On top of these enhancements to the stream import tool is an entirely new command. It is needed because, In many cases, the stream data you get represents a die component: pins, outline, and even net names and pin names. Converting this raw geometry information into an intelligent die component was a cumbersome, difficult process in the past. You would need to import the data into a DRA file, manipulate the pad shape data into padstacks and therefore pins, and finally create a symbol which can be placed into the package design.
With 16.6, you can use the "compose die from geometry" command to automate the process of converting the GDSII data directly into a placed component in your package substrate design. The UI for this command is shown below. With one command, you can go from raw geometry data into a fully-defined die component, complete with net assignments, placed in the proper orientation for wire bonding or flip-chip mounting onto the package substrate.
Upgrade to 16.6 APD or SiP Layout today and start leveraging these enhancements and the many other improvements to the tools to increase your productivity and improve your communications with your colleagues, vendors, and partners.
Have a comment or suggestion for making the GDSII interface tool even better?
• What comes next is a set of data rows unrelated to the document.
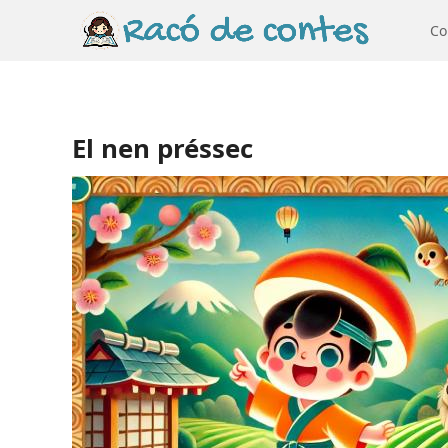
Co
El nen préssec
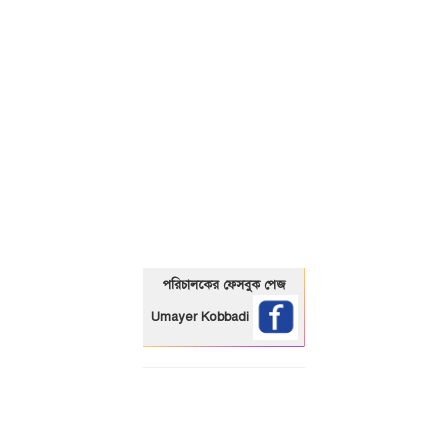
01325466920
পরিচালকের ফেসবুক পেজ
Umayer Kobbadi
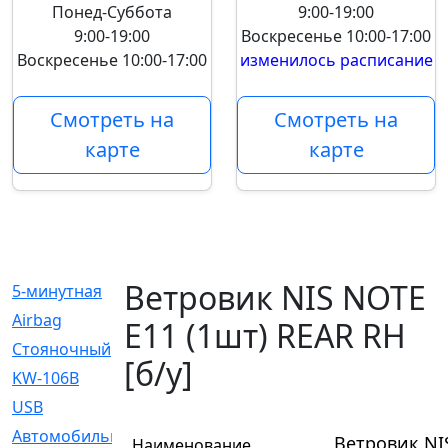
Понед-Суббота
9:00-19:00
9:00-19:00
Воскресенье
10:00-17:00
Воскресенье
10:00-17:00
изменилось расписание
Смотреть на
Смотреть на
карте
карте
Ветровик NIS NOTE
5-минутная
[1]
Airbag
[18]
E11 (1шт) REAR RH
Cтояночный
[1]
[б/у]
KW-106B
[0]
USB
[6]
Автомобильное
[6]
Ветровик NIS
Наименование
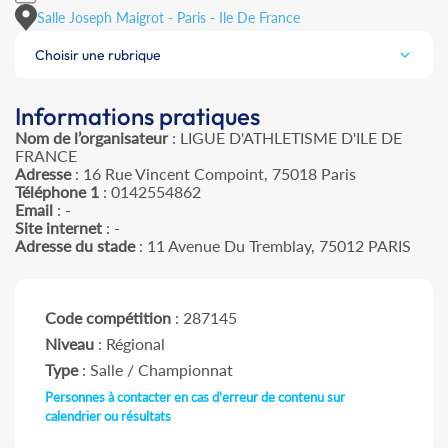
Salle Joseph Maigrot - Paris - Ile De France
Choisir une rubrique
Informations pratiques
Nom de l’organisateur
: LIGUE D'ATHLETISME D'ILE DE
FRANCE
Adresse
: 16 Rue Vincent Compoint, 75018 Paris
Téléphone 1
: 0142554862
Email
: -
Site internet
: -
Adresse du stade
: 11 Avenue Du Tremblay, 75012 PARIS
Code compétition
: 287145
Niveau
: Régional
Type
: Salle / Championnat
Personnes à contacter en cas d'erreur de contenu sur
calendrier ou résultats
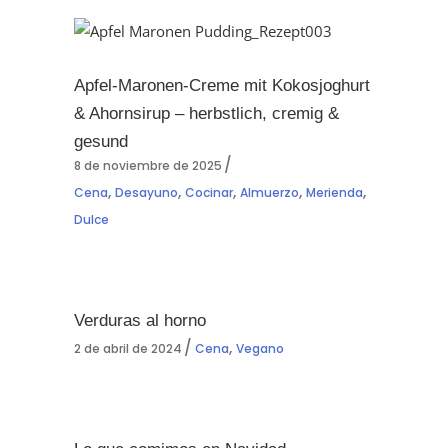
Apfel-Maronen-Creme mit Kokosjoghurt
& Ahornsirup – herbstlich, cremig &
gesund
8 de noviembre de 2025
,
,
,
,
,
Cena
Desayuno
Cocinar
Almuerzo
Merienda
Dulce
Verduras al horno
,
2 de abril de 2024
Cena
Vegano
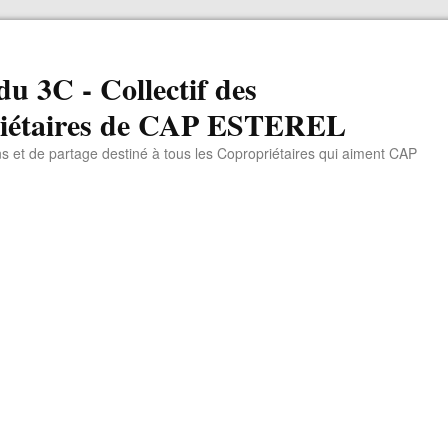
du 3C - Collectif des
iétaires de CAP ESTEREL
ns et de partage destiné à tous les Copropriétaires qui aiment CAP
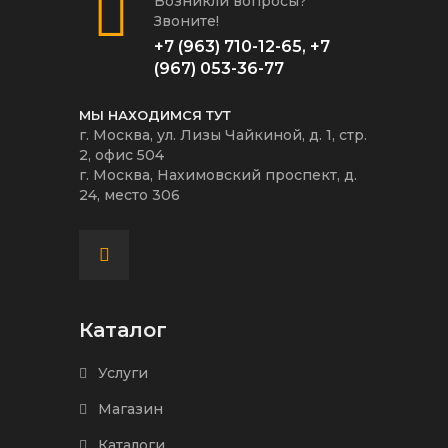
Возникли вопросы?
Звоните!
+7 (963) 710-12-65
,
+7
(967) 053-36-77
МЫ НАХОДИМСЯ ТУТ
г. Москва, ул. Лизы Чайкиной, д. 1, стр.
2, офис 504
г. Москва, Нахимовский проспект, д.
24, место 306
Каталог
Услуги
Магазин
Каталоги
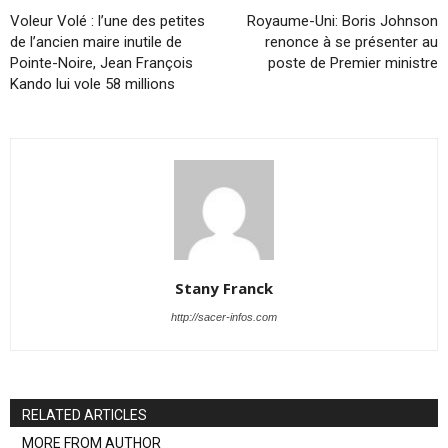
Voleur Volé : l’une des petites
Royaume-Uni: Boris Johnson
de l’ancien maire inutile de
renonce à se présenter au
Pointe-Noire, Jean François
poste de Premier ministre
Kando lui vole 58 millions
Stany Franck
http://sacer-infos.com
RELATED ARTICLES
MORE FROM AUTHOR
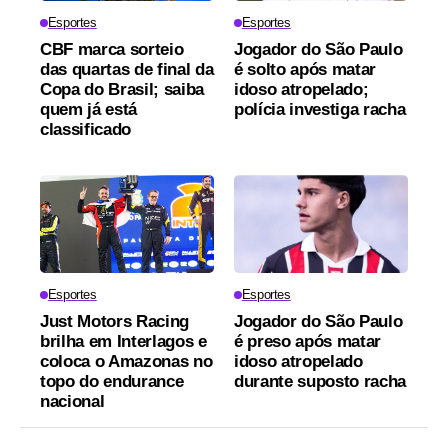
Esportes
Esportes
CBF marca sorteio
Jogador do São Paulo
das quartas de final da
é solto após matar
Copa do Brasil; saiba
idoso atropelado;
quem já está
polícia investiga racha
classificado
Esportes
Esportes
Just Motors Racing
Jogador do São Paulo
brilha em Interlagos e
é preso após matar
coloca o Amazonas no
idoso atropelado
topo do endurance
durante suposto racha
nacional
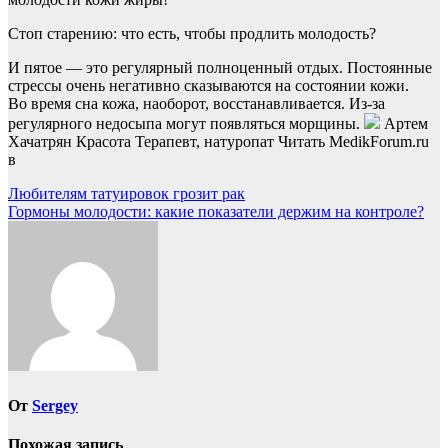
Стоп старению: что есть, чтобы продлить молодость?
И пятое — это регулярный полноценный отдых. Постоянные
стрессы очень негативно сказываются на состоянии кожи.
Во время сна кожа, наоборот, восстанавливается. Из-за
регулярного недосыпа могут появляться морщины.
Артем
Хачатрян Красота Терапевт, натуропат
Читать MedikForum.ru
в
Навигация
Любителям татуировок грозит рак
Гормоны молодости: какие показатели держим на контроле?
по
записям
От
Sergey
Похожая запись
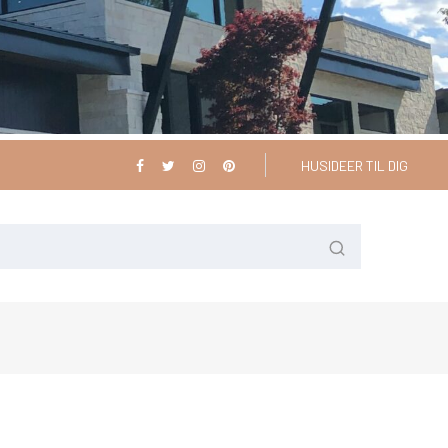
HUSIDEER TIL DIG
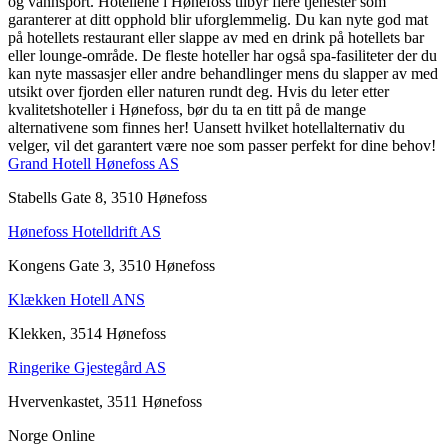
og vannsport. Hotellene i Hønefoss tilbyr flere tjenester som
garanterer at ditt opphold blir uforglemmelig. Du kan nyte god mat
på hotellets restaurant eller slappe av med en drink på hotellets bar
eller lounge-område. De fleste hoteller har også spa-fasiliteter der du
kan nyte massasjer eller andre behandlinger mens du slapper av med
utsikt over fjorden eller naturen rundt deg. Hvis du leter etter
kvalitetshoteller i Hønefoss, bør du ta en titt på de mange
alternativene som finnes her! Uansett hvilket hotellalternativ du
velger, vil det garantert være noe som passer perfekt for dine behov!
Grand Hotell Hønefoss AS
Stabells Gate 8, 3510 Hønefoss
Hønefoss Hotelldrift AS
Kongens Gate 3, 3510 Hønefoss
Klækken Hotell ANS
Klekken, 3514 Hønefoss
Ringerike Gjestegård AS
Hvervenkastet, 3511 Hønefoss
Norge Online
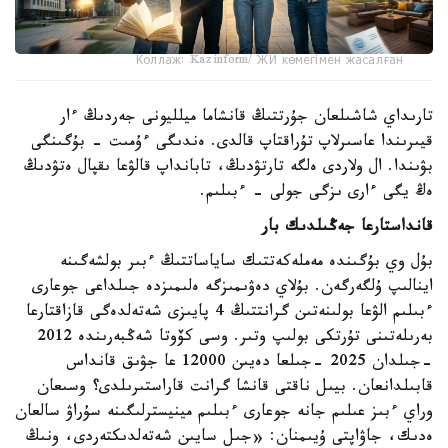
Коллаж: Kazinform/ ЖИ көмегімен жасалған
تارىداي شاشىلعان جۇرتتىڭ قانشاما ميلليونى جەردىڭ ءار
قيىرىندا عاسىرلاپ تۇراقتاپ قالدى. ەندىگى ءۇمىت - بۇگىنگى
بۋىندا. ال ولاردى ەلگە تارتۋدىڭ، تابانداپ قالۋعا ىقپال ەتۋدىڭ
ەڭ يگى ءارى ىزگى جولى - ءبىلىم.
قانداستارعا جەڭىلدىك بار
بۇل وي بۇگىندە مەملەكەتتىك ساياساتتىڭ ءبىر بولشەگىنە
اينالىپ ۇلگەرگەن. بۇلاي دەۋىمىزگە ەلىمىزدە جىلداعى جوعارى
ءبىلىم الۋعا بولىنەتىن گرانتتىڭ 4 پايىزى شەتەلدەگى قازاقتارعا
بەرىلەتىنى تۇرتكى بولىپ وتىر. وسى كۆوتا شەڭبەرىندە 2012
-جىلدان 2025 -جىلعا دەيىن 12000 عا جۋىق قانداس
قابىلدانعان. بيىل ناقتى قانشا گرانت قاراستىرىلدى؟ وسىعان
وراي ءبىز عىلىم جانە جوعارى ءبىلىم مينيسترلىگىنە سۇراۋ سالعان
ەدىك، جاۋاپتى ۇيىمنان: «جىل سايىن شەتەلدىكتەردى، ونىڭ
Contact your Cadence support representative today. We'd love to hear from you!
To use the" Merge Overlapping Polygons prior to export" feature please go to:
User Preferences > Early Adopter > _stream_out_merge_polygons (select)
You will need to close and restart Allegro for this feature to take effect.
Now when you open the Stream Out tool and you will see the desired selections.
the Stream Out GUI shows an option 'Flatten Geometry > Merge Overlapping Polygons prior to export' , but I do not see that in my installed 16.6 stream out GUI, neither is it mentioned in the 'whats new in 16.6 SiP' documentation. How do we get that option to show up in the GUI ??